"Set in an uncanny world between the rain, this remarkable novel explores recovering from loss with a lyrical lightness of touch that has deep emotional resonance."
November 2024 Book of the Month
Alongside exploring loneliness and loss — and being lost — there’s a bounty of bravery and beauty between the pages of Susan Cahill’s The World Between the Rain. Rooted in the raw realities of grief, there’s a dream-like quality to this enchanting story that sees a girl shift from drowning in grief to being flooded by love via a watery world of gods and demons that lies between the rain.
Just before Halloween, on the cusp of her thirteenth birthday, Marina is struggling with losing her dad — a man who’d loved the sea and believed that down below, in the sea, “are all the dreams and wishes of the world”.
While her sister Seri is confident and sociable, “Marina found it difficult to connect with people.
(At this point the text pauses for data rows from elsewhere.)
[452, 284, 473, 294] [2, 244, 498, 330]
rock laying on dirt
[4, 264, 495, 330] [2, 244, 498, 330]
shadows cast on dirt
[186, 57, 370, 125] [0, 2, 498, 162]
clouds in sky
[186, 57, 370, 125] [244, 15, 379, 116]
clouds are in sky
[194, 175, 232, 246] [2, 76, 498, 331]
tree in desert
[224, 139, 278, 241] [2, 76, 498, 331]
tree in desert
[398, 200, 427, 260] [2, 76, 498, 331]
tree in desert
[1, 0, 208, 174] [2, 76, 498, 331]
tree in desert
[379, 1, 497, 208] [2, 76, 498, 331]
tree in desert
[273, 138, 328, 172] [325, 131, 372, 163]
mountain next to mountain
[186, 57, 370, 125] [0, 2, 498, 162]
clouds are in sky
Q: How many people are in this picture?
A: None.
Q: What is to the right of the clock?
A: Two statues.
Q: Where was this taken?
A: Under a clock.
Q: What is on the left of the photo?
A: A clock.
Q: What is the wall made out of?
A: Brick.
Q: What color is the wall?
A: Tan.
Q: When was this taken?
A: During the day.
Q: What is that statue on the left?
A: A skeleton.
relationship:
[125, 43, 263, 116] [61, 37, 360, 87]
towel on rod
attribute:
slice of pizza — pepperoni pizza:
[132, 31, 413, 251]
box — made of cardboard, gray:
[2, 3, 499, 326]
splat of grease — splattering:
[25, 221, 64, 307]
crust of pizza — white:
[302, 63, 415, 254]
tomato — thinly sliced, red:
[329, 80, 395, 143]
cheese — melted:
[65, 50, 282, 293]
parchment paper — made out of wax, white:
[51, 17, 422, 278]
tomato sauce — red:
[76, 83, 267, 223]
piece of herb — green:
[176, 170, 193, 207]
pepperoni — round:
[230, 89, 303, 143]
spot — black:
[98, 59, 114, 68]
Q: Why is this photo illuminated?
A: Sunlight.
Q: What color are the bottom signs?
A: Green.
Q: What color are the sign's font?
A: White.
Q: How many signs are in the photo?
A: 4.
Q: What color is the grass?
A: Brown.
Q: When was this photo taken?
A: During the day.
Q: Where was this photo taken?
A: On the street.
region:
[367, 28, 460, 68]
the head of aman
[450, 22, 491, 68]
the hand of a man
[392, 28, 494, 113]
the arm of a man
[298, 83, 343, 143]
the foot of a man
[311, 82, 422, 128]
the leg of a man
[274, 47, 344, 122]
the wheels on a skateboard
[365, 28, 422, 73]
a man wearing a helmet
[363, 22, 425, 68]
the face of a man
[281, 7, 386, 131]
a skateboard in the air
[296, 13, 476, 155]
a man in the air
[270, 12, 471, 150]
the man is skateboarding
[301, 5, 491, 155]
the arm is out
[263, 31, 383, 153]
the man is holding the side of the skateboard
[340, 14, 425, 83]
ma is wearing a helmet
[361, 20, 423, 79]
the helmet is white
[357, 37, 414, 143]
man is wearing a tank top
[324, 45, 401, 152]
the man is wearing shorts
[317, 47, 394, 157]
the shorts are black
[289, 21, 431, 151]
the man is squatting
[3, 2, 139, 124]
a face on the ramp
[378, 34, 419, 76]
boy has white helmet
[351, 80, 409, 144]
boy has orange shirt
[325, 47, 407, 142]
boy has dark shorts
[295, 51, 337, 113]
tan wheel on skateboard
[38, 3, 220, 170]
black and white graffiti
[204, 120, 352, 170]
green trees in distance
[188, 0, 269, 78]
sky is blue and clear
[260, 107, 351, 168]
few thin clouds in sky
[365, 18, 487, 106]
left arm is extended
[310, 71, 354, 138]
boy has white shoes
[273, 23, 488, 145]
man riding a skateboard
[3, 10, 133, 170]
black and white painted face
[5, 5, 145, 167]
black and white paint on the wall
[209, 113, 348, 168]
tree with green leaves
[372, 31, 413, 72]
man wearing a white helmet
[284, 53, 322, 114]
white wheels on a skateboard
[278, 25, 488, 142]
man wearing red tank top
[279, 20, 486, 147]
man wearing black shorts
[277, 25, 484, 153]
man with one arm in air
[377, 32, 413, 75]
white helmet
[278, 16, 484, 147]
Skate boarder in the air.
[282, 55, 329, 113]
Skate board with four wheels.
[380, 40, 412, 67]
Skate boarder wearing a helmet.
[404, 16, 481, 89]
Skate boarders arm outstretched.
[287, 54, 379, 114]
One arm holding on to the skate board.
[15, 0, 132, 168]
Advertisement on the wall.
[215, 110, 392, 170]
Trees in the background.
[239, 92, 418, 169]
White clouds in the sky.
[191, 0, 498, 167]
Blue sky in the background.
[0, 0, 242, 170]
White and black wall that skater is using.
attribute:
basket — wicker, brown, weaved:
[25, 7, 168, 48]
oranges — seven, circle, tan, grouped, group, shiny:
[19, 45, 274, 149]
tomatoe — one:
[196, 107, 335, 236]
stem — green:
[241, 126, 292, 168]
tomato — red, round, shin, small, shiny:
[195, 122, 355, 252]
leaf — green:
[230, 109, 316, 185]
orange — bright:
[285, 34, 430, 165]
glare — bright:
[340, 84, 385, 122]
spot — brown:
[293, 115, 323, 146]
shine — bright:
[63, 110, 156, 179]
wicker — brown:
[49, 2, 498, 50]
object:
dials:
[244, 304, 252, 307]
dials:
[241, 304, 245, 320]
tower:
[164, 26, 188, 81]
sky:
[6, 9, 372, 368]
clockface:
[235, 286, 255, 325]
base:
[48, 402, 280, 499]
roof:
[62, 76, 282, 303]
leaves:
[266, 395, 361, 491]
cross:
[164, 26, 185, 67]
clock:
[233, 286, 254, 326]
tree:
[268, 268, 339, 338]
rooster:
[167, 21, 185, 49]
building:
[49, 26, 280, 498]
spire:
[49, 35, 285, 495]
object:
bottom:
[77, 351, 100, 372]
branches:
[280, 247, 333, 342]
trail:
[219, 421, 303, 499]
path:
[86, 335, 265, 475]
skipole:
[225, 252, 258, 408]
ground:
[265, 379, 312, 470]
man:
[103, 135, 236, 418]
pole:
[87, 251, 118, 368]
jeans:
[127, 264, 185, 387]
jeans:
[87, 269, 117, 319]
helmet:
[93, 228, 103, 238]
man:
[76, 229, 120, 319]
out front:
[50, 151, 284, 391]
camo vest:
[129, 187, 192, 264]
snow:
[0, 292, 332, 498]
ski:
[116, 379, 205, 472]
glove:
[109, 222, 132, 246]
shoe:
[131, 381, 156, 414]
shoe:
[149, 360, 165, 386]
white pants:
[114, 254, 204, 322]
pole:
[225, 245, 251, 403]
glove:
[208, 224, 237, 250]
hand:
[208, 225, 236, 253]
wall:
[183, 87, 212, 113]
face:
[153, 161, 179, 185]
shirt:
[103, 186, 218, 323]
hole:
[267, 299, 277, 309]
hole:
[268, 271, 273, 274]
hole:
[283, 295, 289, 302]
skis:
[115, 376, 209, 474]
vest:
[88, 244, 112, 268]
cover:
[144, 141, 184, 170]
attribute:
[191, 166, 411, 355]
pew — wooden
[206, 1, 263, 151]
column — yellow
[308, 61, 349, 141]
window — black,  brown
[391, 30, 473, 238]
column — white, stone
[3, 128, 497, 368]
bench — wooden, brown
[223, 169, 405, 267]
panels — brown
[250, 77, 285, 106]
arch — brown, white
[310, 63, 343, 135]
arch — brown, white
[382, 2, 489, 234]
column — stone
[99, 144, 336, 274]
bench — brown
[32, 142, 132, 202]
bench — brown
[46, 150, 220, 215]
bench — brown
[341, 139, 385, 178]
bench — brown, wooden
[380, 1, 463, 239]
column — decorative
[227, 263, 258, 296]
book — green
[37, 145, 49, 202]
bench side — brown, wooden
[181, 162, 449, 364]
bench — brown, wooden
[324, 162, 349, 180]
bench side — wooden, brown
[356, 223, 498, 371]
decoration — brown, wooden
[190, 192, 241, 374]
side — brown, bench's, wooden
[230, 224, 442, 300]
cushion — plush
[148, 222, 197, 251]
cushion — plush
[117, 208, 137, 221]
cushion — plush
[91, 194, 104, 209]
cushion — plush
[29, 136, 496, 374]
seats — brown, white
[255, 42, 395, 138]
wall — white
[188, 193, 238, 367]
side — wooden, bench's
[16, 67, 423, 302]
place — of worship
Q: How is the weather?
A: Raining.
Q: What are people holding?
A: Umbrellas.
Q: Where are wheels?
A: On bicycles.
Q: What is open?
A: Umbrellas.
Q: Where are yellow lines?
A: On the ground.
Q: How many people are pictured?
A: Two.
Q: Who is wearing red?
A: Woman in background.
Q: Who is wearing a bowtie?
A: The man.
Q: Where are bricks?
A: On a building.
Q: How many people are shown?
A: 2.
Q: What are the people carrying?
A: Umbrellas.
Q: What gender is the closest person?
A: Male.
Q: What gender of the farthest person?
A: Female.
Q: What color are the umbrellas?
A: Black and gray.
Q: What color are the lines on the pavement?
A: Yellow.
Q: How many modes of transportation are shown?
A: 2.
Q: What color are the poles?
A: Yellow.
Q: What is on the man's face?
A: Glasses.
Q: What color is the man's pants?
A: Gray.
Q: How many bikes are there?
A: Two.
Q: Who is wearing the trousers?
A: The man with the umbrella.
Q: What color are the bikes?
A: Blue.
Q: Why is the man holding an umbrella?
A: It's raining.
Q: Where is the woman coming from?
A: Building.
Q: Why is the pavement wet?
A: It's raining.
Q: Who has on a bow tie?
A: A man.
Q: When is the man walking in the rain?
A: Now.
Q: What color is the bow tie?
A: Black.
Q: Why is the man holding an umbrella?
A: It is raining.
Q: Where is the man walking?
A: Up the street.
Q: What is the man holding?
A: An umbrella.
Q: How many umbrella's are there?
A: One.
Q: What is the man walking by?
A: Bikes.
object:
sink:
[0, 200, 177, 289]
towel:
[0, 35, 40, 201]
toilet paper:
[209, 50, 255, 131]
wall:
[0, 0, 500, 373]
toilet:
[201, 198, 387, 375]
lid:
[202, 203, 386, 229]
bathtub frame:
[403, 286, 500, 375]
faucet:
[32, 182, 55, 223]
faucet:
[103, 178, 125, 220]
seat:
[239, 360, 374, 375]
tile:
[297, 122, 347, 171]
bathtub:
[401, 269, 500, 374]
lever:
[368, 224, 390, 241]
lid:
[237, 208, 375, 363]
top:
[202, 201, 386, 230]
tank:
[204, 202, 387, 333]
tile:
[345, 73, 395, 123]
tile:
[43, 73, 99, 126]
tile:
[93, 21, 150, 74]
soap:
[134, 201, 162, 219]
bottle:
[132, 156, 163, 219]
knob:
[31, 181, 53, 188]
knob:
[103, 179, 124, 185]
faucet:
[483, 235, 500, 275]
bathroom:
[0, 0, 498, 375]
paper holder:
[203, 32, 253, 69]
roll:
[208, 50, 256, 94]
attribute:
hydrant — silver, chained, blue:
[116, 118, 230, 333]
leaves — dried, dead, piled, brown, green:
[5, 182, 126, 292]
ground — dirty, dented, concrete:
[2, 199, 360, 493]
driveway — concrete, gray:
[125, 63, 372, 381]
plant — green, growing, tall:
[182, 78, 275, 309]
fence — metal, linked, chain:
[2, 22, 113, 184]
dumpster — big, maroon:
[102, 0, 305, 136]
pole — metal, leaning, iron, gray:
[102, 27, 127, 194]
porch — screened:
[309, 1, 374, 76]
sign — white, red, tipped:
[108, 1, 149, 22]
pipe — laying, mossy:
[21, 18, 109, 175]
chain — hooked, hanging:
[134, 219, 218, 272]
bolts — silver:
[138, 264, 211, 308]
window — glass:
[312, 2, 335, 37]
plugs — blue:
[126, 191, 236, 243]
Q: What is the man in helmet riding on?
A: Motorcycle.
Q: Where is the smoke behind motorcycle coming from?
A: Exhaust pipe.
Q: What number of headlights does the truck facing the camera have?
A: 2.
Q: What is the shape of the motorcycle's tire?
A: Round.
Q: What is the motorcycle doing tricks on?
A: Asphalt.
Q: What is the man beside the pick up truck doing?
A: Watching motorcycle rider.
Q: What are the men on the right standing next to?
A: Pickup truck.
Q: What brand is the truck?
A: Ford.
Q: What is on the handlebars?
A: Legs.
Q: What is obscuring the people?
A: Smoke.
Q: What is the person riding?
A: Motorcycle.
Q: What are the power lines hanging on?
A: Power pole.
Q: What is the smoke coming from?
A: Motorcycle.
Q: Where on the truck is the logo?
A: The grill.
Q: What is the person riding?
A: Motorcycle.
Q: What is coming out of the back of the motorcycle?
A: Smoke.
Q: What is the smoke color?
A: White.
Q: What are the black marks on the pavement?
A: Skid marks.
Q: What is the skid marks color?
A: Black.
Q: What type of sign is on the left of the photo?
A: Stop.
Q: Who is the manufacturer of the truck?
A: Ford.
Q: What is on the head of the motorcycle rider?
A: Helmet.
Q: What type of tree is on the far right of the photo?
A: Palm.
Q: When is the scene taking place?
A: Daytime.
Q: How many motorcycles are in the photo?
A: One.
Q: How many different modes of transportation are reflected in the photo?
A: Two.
They didn’t seem to want to talk about the things she was interested in... portals and magic islands, gods and dreams that lived in the sea”.
Then, on the first anniversary of their dad’s death, Marina’s mum doesn’t wake up. In fact, all the grown-ups in their village in the west of Ireland remain asleep, except for a strange woman named Ursula, who tells them she’s their grandmother. But, Marina muses, “If Ursula was really their grandmother, where had she been all these years?... Why had Ursula told them a weird story about gods instead of trying to figure out why their mum and so many other people were asleep?”
Feeling overwhelmed, when a voice calls Marina, she runs and runs through the rain and finds herself “between air and water. She was between worlds. She was between the rain”. In this world, Marina meets a boy who warns her, “There’s danger there, danger and stagnation. That’s the worst thing that can happen to you, other than drowning, of course. Stagnation. That means getting stuck”.
Though Marina is stuck in limbo by grief and, for the time being, also stuck in this in-between world, her journey home will flood the souls and lift the hearts of thoughtful readers.